The television networks that promoted Trump; the primary voters who elevated him; the politicians who eventually surrendered to him; the intellectuals who argued for him, and the donors who, however grudgingly, wrote checks to him—all of them knew, by the time they made their decisions, that Trump lied all the time, about everything. They knew that Trump was ignorant, and coarse, and boastful, and cruel. They knew he habitually sympathized with dictators and kleptocrats—and that his instinct when confronted with criticism of himself was to attack, vilify, and suppress. They knew his disrespect for women, the disabled, and ethnic and religious minorities. They knew that he wished to unravel NATO and other U.S.-led alliances, and that he speculated aloud about partial default on American financial obligations. None of that dissuaded or deterred them.
And the “them” is growing. When I wrote about the Trump candidacy last fall, that candidacy was still backed only by one-third of Republicans, most typically the party’s least-affluent, least-educated, and least-churched supporters. Back then, I offered four guesses about the party’s response to Trump: beat him, steal his issues, ignore him, or change the rules to circumvent him. I under-estimated him—or possibly over-estimated his party. Trump steadily added to his support, moving up-market and up in the polls. In the Oregon Republican primary of May 17, the first after his last rivals conceded defeat, Trump won 66.6 percent of all votes cast. Polls in late May show 85 percent of Republicans now supporting Trump.

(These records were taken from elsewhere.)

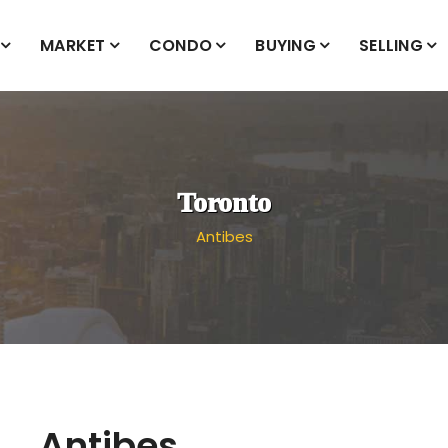
MARKET
CONDO
BUYING
SELLING
Toronto
Antibes
Antibes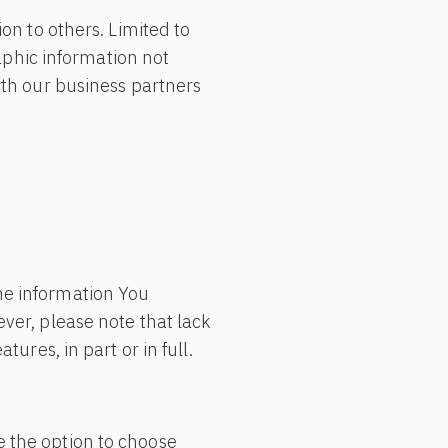
ion to others. Limited to
phic information not
ith our business partners
he information You
ver, please note that lack
ures, in part or in full.
e the option to choose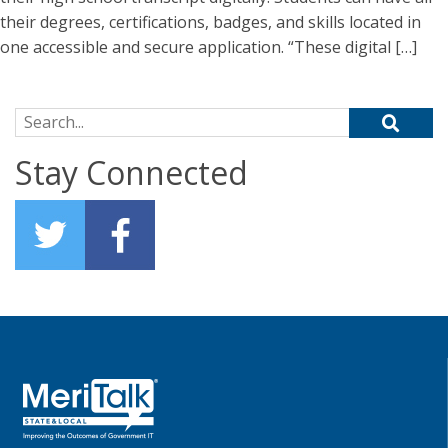
their degrees, certifications, badges, and skills located in
one accessible and secure application. “These digital […]
Search for:
Stay Connected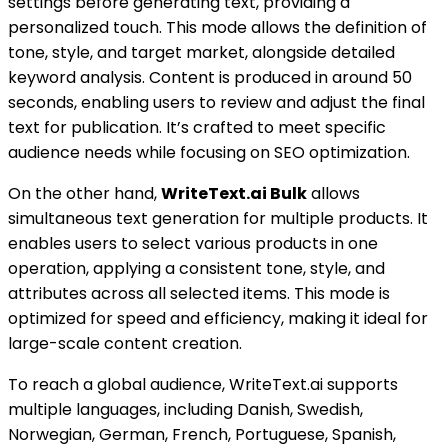
settings before generating text, providing a
personalized touch. This mode allows the definition of
tone, style, and target market, alongside detailed
keyword analysis. Content is produced in around 50
seconds, enabling users to review and adjust the final
text for publication. It’s crafted to meet specific
audience needs while focusing on SEO optimization.
On the other hand,
WriteText.ai Bulk
allows
simultaneous text generation for multiple products. It
enables users to select various products in one
operation, applying a consistent tone, style, and
attributes across all selected items. This mode is
optimized for speed and efficiency, making it ideal for
large-scale content creation.
To reach a global audience, WriteText.ai supports
multiple languages, including Danish, Swedish,
Norwegian, German, French, Portuguese, Spanish,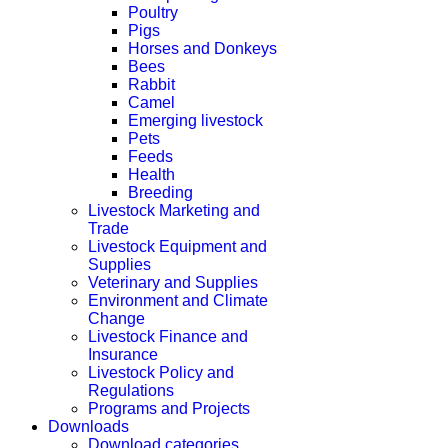
Poultry
Pigs
Horses and Donkeys
Bees
Rabbit
Camel
Emerging livestock
Pets
Feeds
Health
Breeding
Livestock Marketing and
Trade
Livestock Equipment and
Supplies
Veterinary and Supplies
Environment and Climate
Change
Livestock Finance and
Insurance
Livestock Policy and
Regulations
Programs and Projects
Downloads
Download categories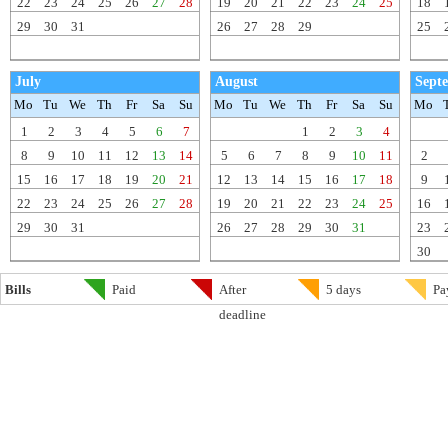
22
23
24
25
26
27
28
19
20
21
22
23
24
25
18
29
30
31
26
27
28
29
25
July
August
Sept
Mo
Tu
We
Th
Fr
Sa
Su
Mo
Tu
We
Th
Fr
Sa
Su
Mo
1
2
3
4
5
6
7
1
2
3
4
8
9
10
11
12
13
14
5
6
7
8
9
10
11
2
15
16
17
18
19
20
21
12
13
14
15
16
17
18
9
22
23
24
25
26
27
28
19
20
21
22
23
24
25
16
29
30
31
26
27
28
29
30
31
23
30
Bills
Paid
After
5 days
Pa
deadline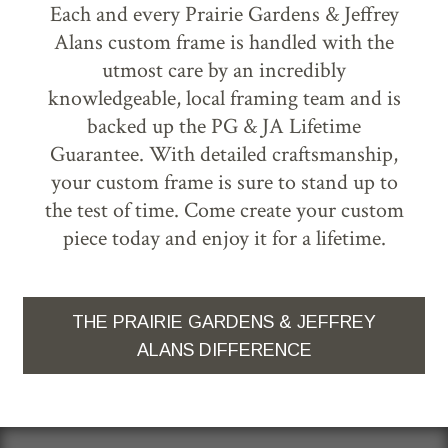
Each and every Prairie Gardens & Jeffrey
Alans custom frame is handled with the
utmost care by an incredibly
knowledgeable, local framing team and is
backed up the PG & JA Lifetime
Guarantee. With detailed craftsmanship,
your custom frame is sure to stand up to
the test of time. Come create your custom
piece today and enjoy it for a lifetime.
THE PRAIRIE GARDENS & JEFFREY
ALANS DIFFERENCE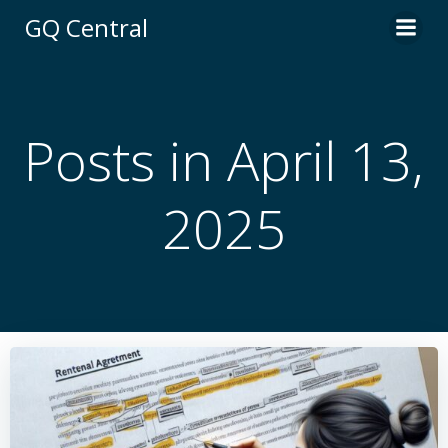
Skip
GQ Central
to
content
Posts in April 13,
2025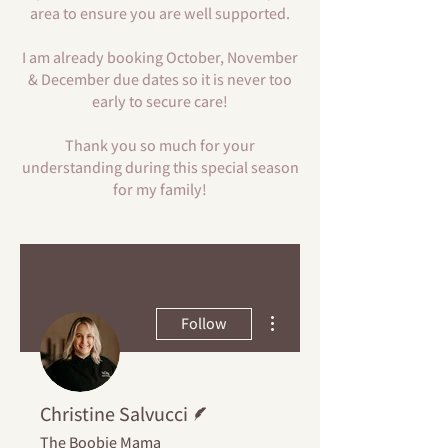
area to ensure you are well supported.
I am already booking October, November
& December due dates so it is never too
early to secure care!
Thank you so much for your
understanding during this special season
for my family!
More actions
Follow
Writer
Christine Salvucci
The Boobie Mama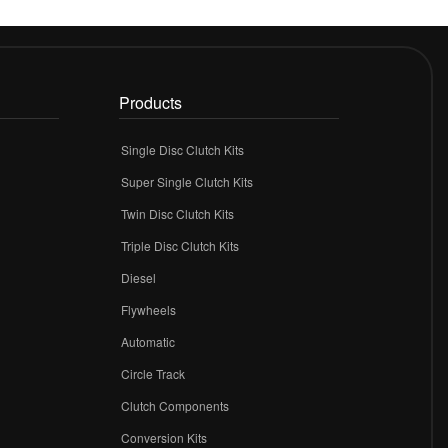
Products
Single Disc Clutch Kits
Super Single Clutch Kits
Twin Disc Clutch Kits
Triple Disc Clutch Kits
Diesel
Flywheels
r
Automatic
Circle Track
Clutch Components
Conversion Kits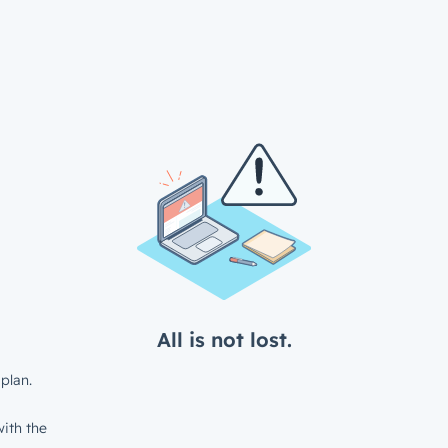
All is not lost.
plan.
ith the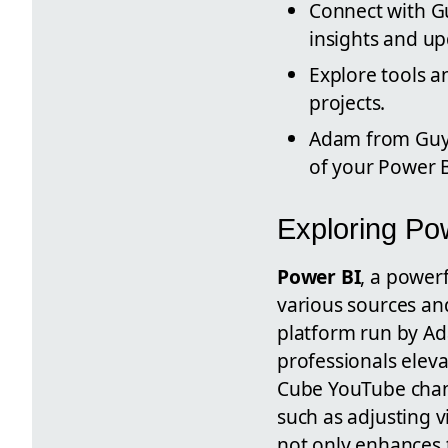
Connect with Gu
insights and up
Explore tools a
projects.
Adam from Guy i
of your Power B
Exploring Po
Power BI
, a power
various sources and
platform run by Ad
professionals eleva
Cube YouTube chann
such as adjusting v
not only enhances t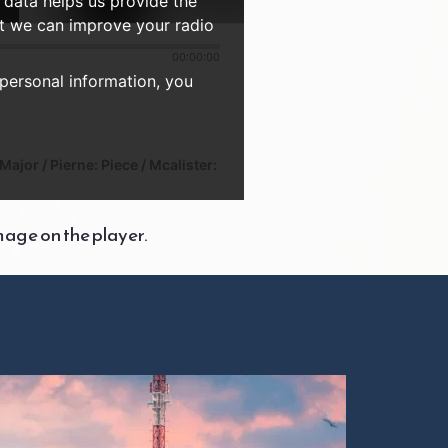
 data helps us provide the
at we can improve your radio
00:00:00
 personal information, you
ajor / Pierne: Piece / Mcalister:
mage on the player.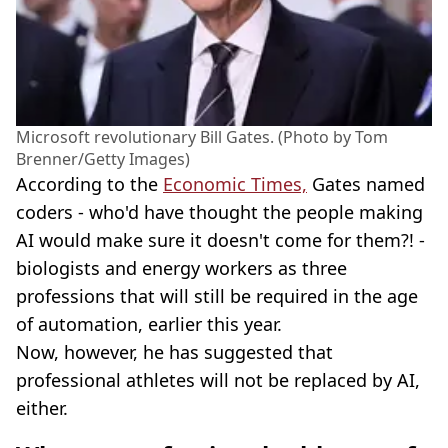
Microsoft revolutionary Bill Gates. (Photo by Tom
Brenner/Getty Images)
According to the
Economic Times,
Gates named
coders - who'd have thought the people making
AI would make sure it doesn't come for them?! -
biologists and energy workers as three
professions that will still be required in the age
of automation, earlier this year.
Now, however, he has suggested that
professional athletes will not be replaced by AI,
either.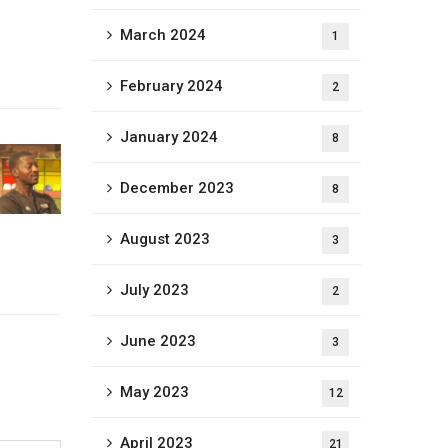
March 2024
1
February 2024
2
January 2024
8
December 2023
8
August 2023
3
July 2023
2
June 2023
3
May 2023
12
April 2023
21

Those of us who live and socialize among conservatives every day discover that another friend has—with greater or lesser reluctance—accepted the leadership of the bombastic businessman and reality-television star. To those of us who still cannot imagine Trump as either a nominee or a president, this movement toward him among our friends, relatives, and colleagues is in varying degrees baffling and sinister. Yet it is happening: an inescapable and accelerating fact.
Whatever the outcome in November, conservatives and Republicans will have brought a catastrophe upon themselves, in violation of their own stated principles and best judgment. It’s often said that a good con is based upon the victim’s weaknesses. Why were fconservatives and Republicans so vulnerable? Are these vulnerabilities not specific to one side of the political spectrum—are they more broadly present in American culture? Could it befall liberals and Democrats next time? Where were the guardrails?
Let’s survey the breakage, from earliest to latest, and from least to most alarming.
The first guardrail to go missing was the old set of expectations about how a candidate for president of the United States should speak and act. Here’s Adlai Stevenson accepting the Democratic nomination for president in 1952:
That I have not sought this nomination, that I could not seek it in good conscience, that I would not seek it in honest self-appraisal, is not to say that I value it the less.
There was a certain quantum of malarkey here—but it wasn’t all malarkey. From the founding of the republic, Americans have looked to qualities of personal restraint as one of the first checks on the power of office. "The aim of every political Constitution is or ought to be first to obtain for rulers, men who possess most wisdom to discern, and most virtue to pursue the common good of the society; and in the next place, to take the most effectual precautions for keeping them virtuous, whilst they continue to hold their public trust.” So argued James Madison in Federalist 57. In Federalist 68, Alexander Hamilton promised more specifically: “Talents for low intrigue, and the little arts of popularity, may alone suffice to elevate a man to the first honors in a single State; but it will require other talents, and a different kind of merit, to establish him in the esteem and confidence of the whole Union, or of so considerable a portion of it as would be necessary to make him a successful candidate for the distinguished office of President of the United States.”